Yvette wore her hat again the next morning. I’d checked out of my hotel and was ready for the heat as I stepped from the lobby. I’d nodded to the doorman, and he’d nodded to me, and I counted his pile of heat-stricken tourists stacked in the shade. I drove my hire car—a new car, of course, and a new company—down the motorway yet again, with the pulsing lights in the darkness. I had already thrown the ubiquitous sanitary floor crepe out the window.
As I walked down to the dock, I felt the security lights on my back from my old friend’s house on the hill. He had contracted me some years ago to take out a thorny property developer, and his laugh washed through my head as I walked to Yvette’s pier.
“I had a feeling you’d be okay,” I told her.
“No one takes any notice of an old fisherman,” she said. “Even if she’s sitting next to a hitman.”
“Don’t really like that word.”
“Can’t imagine you would.”
“So I suppose I owe you one.”
“You saved my life.”
“Just trying to redress some karma. I perform two killings to your one—remember?”
“Could have brought me a flower. Being so grateful and all.”
“Guys in suits don’t bring flowers.”
We sat for a few moments in silence, and it occurred to me that I had never seen her with a fish, let alone catching one.

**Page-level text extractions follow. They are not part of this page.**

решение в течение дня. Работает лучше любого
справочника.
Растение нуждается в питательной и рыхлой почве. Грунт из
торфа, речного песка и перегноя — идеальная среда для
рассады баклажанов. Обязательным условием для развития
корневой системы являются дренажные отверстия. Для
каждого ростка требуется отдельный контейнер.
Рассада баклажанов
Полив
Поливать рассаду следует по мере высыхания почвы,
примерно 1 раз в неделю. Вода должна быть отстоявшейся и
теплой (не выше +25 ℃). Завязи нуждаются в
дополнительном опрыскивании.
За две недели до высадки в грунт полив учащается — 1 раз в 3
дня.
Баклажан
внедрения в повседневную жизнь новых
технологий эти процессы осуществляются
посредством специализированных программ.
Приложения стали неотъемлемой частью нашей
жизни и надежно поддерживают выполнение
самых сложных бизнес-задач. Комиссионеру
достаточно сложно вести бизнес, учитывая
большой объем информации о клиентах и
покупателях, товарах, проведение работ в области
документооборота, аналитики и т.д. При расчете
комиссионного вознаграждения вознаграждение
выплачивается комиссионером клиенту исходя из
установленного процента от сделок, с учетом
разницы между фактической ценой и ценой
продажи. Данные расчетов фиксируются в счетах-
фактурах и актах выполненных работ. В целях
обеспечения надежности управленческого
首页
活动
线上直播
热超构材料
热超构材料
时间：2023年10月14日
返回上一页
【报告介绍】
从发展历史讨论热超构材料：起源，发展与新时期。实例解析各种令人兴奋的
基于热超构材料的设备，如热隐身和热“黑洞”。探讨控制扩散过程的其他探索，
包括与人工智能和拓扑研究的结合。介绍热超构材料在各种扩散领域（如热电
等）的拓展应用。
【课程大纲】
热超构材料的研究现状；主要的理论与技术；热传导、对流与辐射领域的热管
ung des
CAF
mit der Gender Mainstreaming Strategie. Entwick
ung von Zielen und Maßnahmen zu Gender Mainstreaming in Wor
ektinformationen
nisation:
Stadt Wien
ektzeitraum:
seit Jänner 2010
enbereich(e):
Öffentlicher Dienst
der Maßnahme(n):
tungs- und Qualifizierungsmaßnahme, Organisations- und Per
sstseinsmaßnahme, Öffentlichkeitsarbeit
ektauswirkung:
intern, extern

Seemed to fit, though.
“So,” she said, “did everything work out?”
“Not exactly. I fulfilled someone’s revenge fantasy, but I didn’t get them what they really wanted.”
“Do you think there’ll be an answer?”
I thought about this for a moment and then reached inside my jacket. I pulled out the photograph of the unknown dead man and showed it to Yvette.
She raised her eyebrows. “Oh,” she said. “Him. You should have said.”